### EXERCISE DIRECTIONS
Return the material below exactly, but only from the line with "KLETT ИЗДАВАЧКА КУЋА д.о.о" through the line with "Seasar-user メーリン", and without its pictures.

GIVEN RECORDS section start

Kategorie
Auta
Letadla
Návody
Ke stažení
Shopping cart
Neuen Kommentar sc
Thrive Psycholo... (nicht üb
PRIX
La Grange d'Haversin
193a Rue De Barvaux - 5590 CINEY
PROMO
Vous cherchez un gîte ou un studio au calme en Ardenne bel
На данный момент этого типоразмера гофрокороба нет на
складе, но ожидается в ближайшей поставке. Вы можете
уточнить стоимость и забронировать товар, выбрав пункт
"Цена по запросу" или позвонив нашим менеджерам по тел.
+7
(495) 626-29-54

GIVEN RECORDS section end
GIVEN RECORDS section start

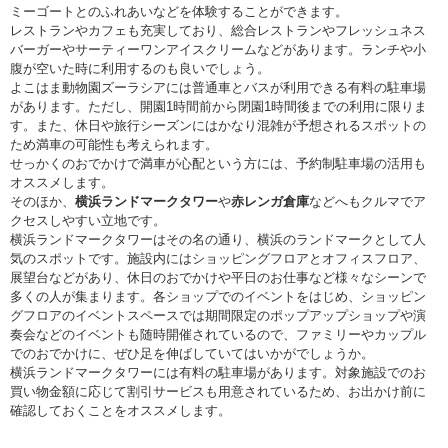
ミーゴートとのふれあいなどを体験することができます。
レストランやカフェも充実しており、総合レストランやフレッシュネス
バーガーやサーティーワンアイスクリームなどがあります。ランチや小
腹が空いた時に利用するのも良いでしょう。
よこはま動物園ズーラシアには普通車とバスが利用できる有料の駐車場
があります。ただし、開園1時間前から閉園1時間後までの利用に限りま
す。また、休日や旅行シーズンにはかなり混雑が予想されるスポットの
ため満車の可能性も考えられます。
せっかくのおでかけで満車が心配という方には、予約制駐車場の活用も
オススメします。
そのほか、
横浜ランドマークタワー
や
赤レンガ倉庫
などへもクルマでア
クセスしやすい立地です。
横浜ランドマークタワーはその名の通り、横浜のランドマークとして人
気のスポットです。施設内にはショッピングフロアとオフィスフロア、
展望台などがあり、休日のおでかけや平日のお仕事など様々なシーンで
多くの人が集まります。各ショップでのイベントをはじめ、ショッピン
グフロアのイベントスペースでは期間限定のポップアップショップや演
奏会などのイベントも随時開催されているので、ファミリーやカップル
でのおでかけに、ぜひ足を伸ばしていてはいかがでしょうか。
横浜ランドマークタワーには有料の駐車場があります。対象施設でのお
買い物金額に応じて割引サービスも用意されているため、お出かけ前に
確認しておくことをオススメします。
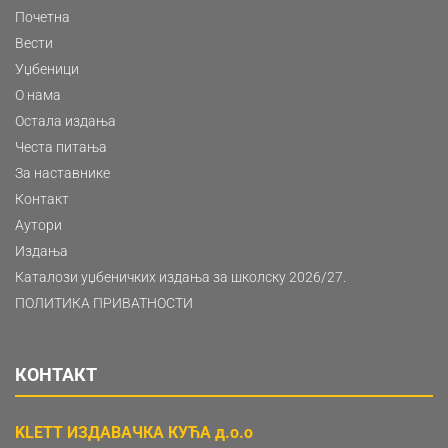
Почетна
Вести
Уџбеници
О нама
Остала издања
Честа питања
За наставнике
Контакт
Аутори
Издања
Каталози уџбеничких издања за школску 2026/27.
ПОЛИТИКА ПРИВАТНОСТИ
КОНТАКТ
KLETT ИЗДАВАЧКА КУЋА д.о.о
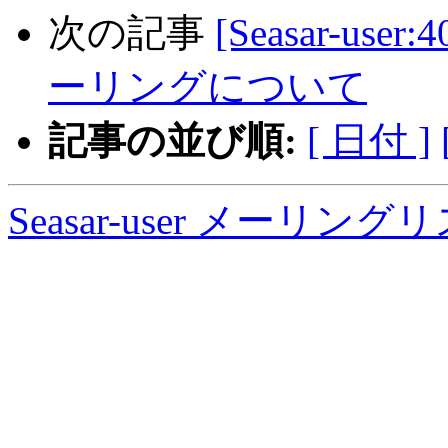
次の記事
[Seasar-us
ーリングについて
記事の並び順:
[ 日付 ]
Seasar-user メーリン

GIVEN RECORDS section end

### YOUR RESPONSE
KLETT ИЗДАВАЧКА КУЋА д.о.о
次の記事
[Seasar-us
ーリングについて
記事の並び順:
[ 日付 ]
Seasar-user メーリン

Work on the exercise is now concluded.